> **EXERCISE REQUIREMENTS**
Would you mind restating all of the records word for word, skipping the pictures?

> **DATA SHOWN**
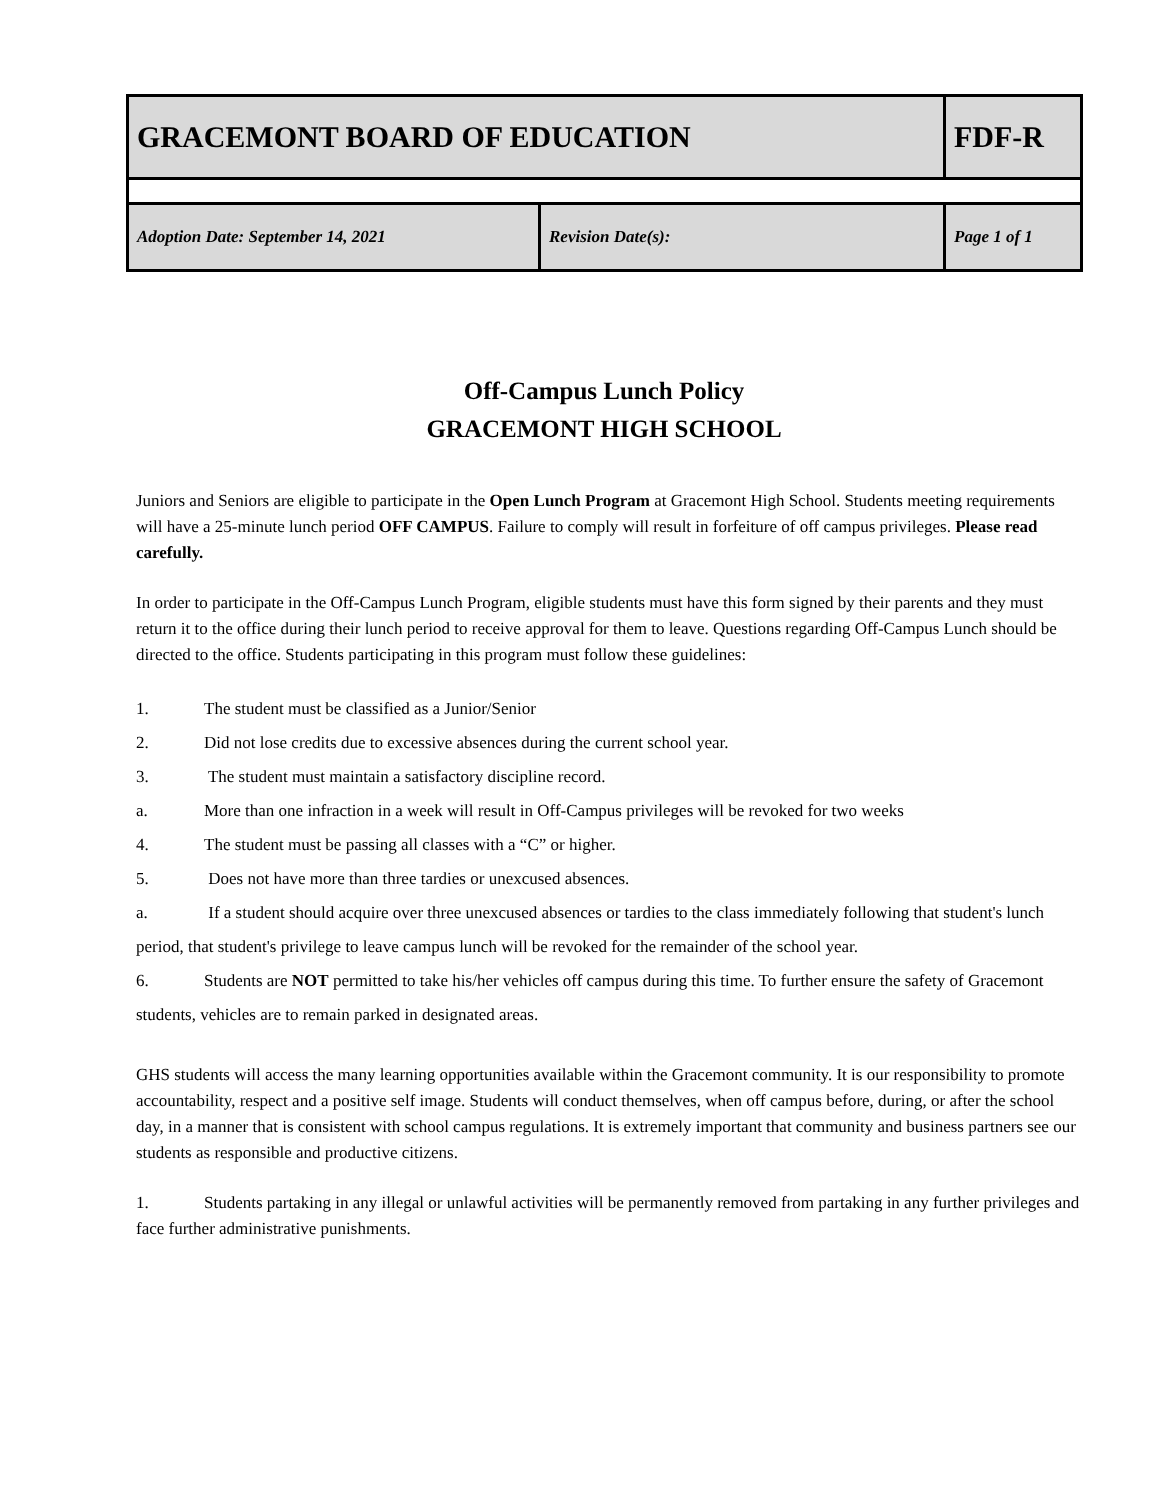| GRACEMONT BOARD OF EDUCATION | | FDF-R | |
| Adoption Date: September 14, 2021 | Revision Date(s): | | Page 1 of 1 |
Off-Campus Lunch Policy
GRACEMONT HIGH SCHOOL
Juniors and Seniors are eligible to participate in the Open Lunch Program at Gracemont High School. Students meeting requirements will have a 25-minute lunch period OFF CAMPUS. Failure to comply will result in forfeiture of off campus privileges. Please read carefully.
In order to participate in the Off-Campus Lunch Program, eligible students must have this form signed by their parents and they must return it to the office during their lunch period to receive approval for them to leave. Questions regarding Off-Campus Lunch should be directed to the office. Students participating in this program must follow these guidelines:
1. The student must be classified as a Junior/Senior
2. Did not lose credits due to excessive absences during the current school year.
3. The student must maintain a satisfactory discipline record.
a. More than one infraction in a week will result in Off-Campus privileges will be revoked for two weeks
4. The student must be passing all classes with a “C” or higher.
5. Does not have more than three tardies or unexcused absences.
a. If a student should acquire over three unexcused absences or tardies to the class immediately following that student's lunch period, that student's privilege to leave campus lunch will be revoked for the remainder of the school year.
6. Students are NOT permitted to take his/her vehicles off campus during this time. To further ensure the safety of Gracemont students, vehicles are to remain parked in designated areas.
GHS students will access the many learning opportunities available within the Gracemont community. It is our responsibility to promote accountability, respect and a positive self image. Students will conduct themselves, when off campus before, during, or after the school day, in a manner that is consistent with school campus regulations. It is extremely important that community and business partners see our students as responsible and productive citizens.
1. Students partaking in any illegal or unlawful activities will be permanently removed from partaking in any further privileges and face further administrative punishments.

> **FINISHED EXERCISE**
| GRACEMONT BOARD OF EDUCATION | | FDF-R | |
| Adoption Date: September 14, 2021 | Revision Date(s): | | Page 1 of 1 |
Off-Campus Lunch Policy
GRACEMONT HIGH SCHOOL
Juniors and Seniors are eligible to participate in the Open Lunch Program at Gracemont High School. Students meeting requirements will have a 25-minute lunch period OFF CAMPUS. Failure to comply will result in forfeiture of off campus privileges. Please read carefully.
In order to participate in the Off-Campus Lunch Program, eligible students must have this form signed by their parents and they must return it to the office during their lunch period to receive approval for them to leave. Questions regarding Off-Campus Lunch should be directed to the office. Students participating in this program must follow these guidelines:
1. The student must be classified as a Junior/Senior
2. Did not lose credits due to excessive absences during the current school year.
3. The student must maintain a satisfactory discipline record.
a. More than one infraction in a week will result in Off-Campus privileges will be revoked for two weeks
4. The student must be passing all classes with a “C” or higher.
5. Does not have more than three tardies or unexcused absences.
a. If a student should acquire over three unexcused absences or tardies to the class immediately following that student's lunch period, that student's privilege to leave campus lunch will be revoked for the remainder of the school year.
6. Students are NOT permitted to take his/her vehicles off campus during this time. To further ensure the safety of Gracemont students, vehicles are to remain parked in designated areas.
GHS students will access the many learning opportunities available within the Gracemont community. It is our responsibility to promote accountability, respect and a positive self image. Students will conduct themselves, when off campus before, during, or after the school day, in a manner that is consistent with school campus regulations. It is extremely important that community and business partners see our students as responsible and productive citizens.
1. Students partaking in any illegal or unlawful activities will be permanently removed from partaking in any further privileges and face further administrative punishments.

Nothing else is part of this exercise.